■ **TASK DESCRIPTION**
Starting from the line that holds "X025954Y001202D03*", print every line through the end of the records, first and last included.

Start of INPUT DATA

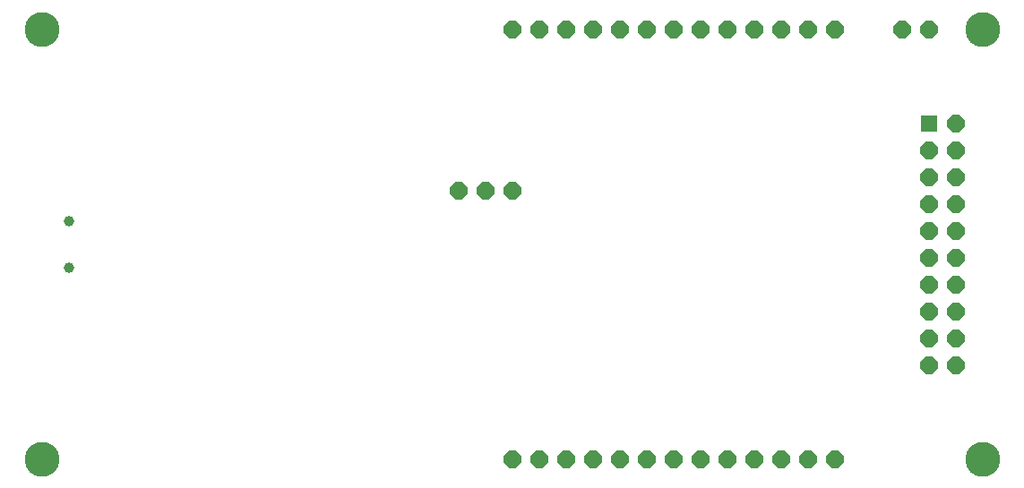
<source format=gbs>
G75*
G70*
%OFA0B0*%
%FSLAX24Y24*%
%IPPOS*%
%LPD*%
%AMOC8*
5,1,8,0,0,1.08239X$1,22.5*
%
%ADD10C,0.1300*%
%ADD11R,0.0640X0.0640*%
%ADD12OC8,0.0640*%
%ADD13C,0.0394*%
D10*
X001454Y001202D03*
X001454Y017202D03*
X036454Y017202D03*
X036454Y001202D03*
D11*
X034454Y013702D03*
D12*
X035454Y013702D03*
X035454Y012702D03*
X034454Y012702D03*
X034454Y011702D03*
X035454Y011702D03*
X035454Y010702D03*
X034454Y010702D03*
X034454Y009702D03*
X035454Y009702D03*
X035454Y008702D03*
X034454Y008702D03*
X034454Y007702D03*
X035454Y007702D03*
X035454Y006702D03*
X034454Y006702D03*
X034454Y005702D03*
X035454Y005702D03*
X035454Y004702D03*
X034454Y004702D03*
X030954Y001202D03*
X029954Y001202D03*
X028954Y001202D03*
X027954Y001202D03*
X026954Y001202D03*
X025954Y001202D03*
X024954Y001202D03*
X023954Y001202D03*
X022954Y001202D03*
X021954Y001202D03*
X020954Y001202D03*
X019954Y001202D03*
X018954Y001202D03*
X018954Y011202D03*
X017954Y011202D03*
X016954Y011202D03*
X018954Y017202D03*
X019954Y017202D03*
X020954Y017202D03*
X021954Y017202D03*
X022954Y017202D03*
X023954Y017202D03*
X024954Y017202D03*
X025954Y017202D03*
X026954Y017202D03*
X027954Y017202D03*
X028954Y017202D03*
X029954Y017202D03*
X030954Y017202D03*
X033454Y017202D03*
X034454Y017202D03*
D13*
X002454Y010068D03*
X002454Y008335D03*
M02*

</source>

End of INPUT DATA

■ **EXERCISE ANSWER**
X025954Y001202D03*
X024954Y001202D03*
X023954Y001202D03*
X022954Y001202D03*
X021954Y001202D03*
X020954Y001202D03*
X019954Y001202D03*
X018954Y001202D03*
X018954Y011202D03*
X017954Y011202D03*
X016954Y011202D03*
X018954Y017202D03*
X019954Y017202D03*
X020954Y017202D03*
X021954Y017202D03*
X022954Y017202D03*
X023954Y017202D03*
X024954Y017202D03*
X025954Y017202D03*
X026954Y017202D03*
X027954Y017202D03*
X028954Y017202D03*
X029954Y017202D03*
X030954Y017202D03*
X033454Y017202D03*
X034454Y017202D03*
D13*
X002454Y010068D03*
X002454Y008335D03*
M02*

</source>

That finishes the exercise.